Wherever you fall on the matter, you will find yourself in an ancient argument. Poet John Dryden in a 1672 essay criticized prepositionists for writing “the bodies that these souls were frightened from.” However formal, classical written English – which Dryden was accustomed to - stems in part from its Latin academic roots. Latin, a language that routinely emphasizes “verb at the end at all costs”, easily avoids the prepositional conundrum. As a prestige language, Latin structure informed elevated English writing, - however at times these rules it has a hard time keeping up with.
So what’s this book about? (See what I did there?)
Robert Greene’s book You Are What You Speak explores this debate and the politics of identity through language in a thoughtful and easy-to-follow way. Grammar Grouches, Language Laws and Politics of Identity – many groups have attempted to control language as means to a political end. From reviving languages such as Hebrew to freezing a language in time with Arabic, Greene makes a compelling argument that languages are in their nature hard to regulate.
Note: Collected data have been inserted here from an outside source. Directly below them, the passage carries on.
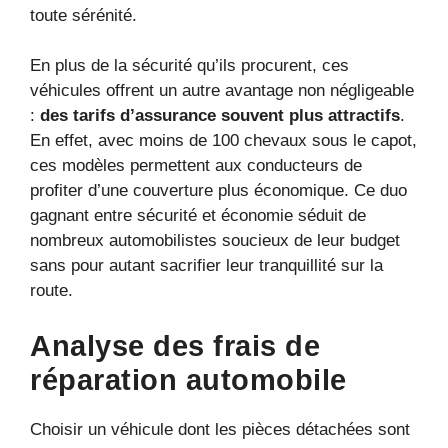
toute sérénité.
En plus de la sécurité qu’ils procurent, ces
véhicules offrent un autre avantage non négligeable
:
des tarifs d’assurance souvent plus attractifs
.
En effet, avec moins de 100 chevaux sous le capot,
ces modèles permettent aux conducteurs de
profiter d’une couverture plus économique. Ce duo
gagnant entre sécurité et économie séduit de
nombreux automobilistes soucieux de leur budget
sans pour autant sacrifier leur tranquillité sur la
route.
Analyse des frais de
réparation automobile
Choisir un véhicule dont les pièces détachées sont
Take Greene's example of Arabic, a term us English speakers use to cover an array of languages that are sometimes mutually unintelligible. Fusha Arabic, the standard prestige language of the Quran, has been crystallized by authorities since its inception - which is why you find no translations of the religious book in use today. Want become a muslim? Learn ancient Fusha, a written language no one actually speaks in everyday conversation. In an attempt to crystallize the words of Mohammad in a highly regulated text, the Arabic world has created a fragmented linguistic landscape with spoken arabic languages and dialects that have out evolved each other. Spoken language continued to evolve despite efforts to freeze the written language in time.
Greene's book provides us with a fascinating and well researched look into the world history of language politics.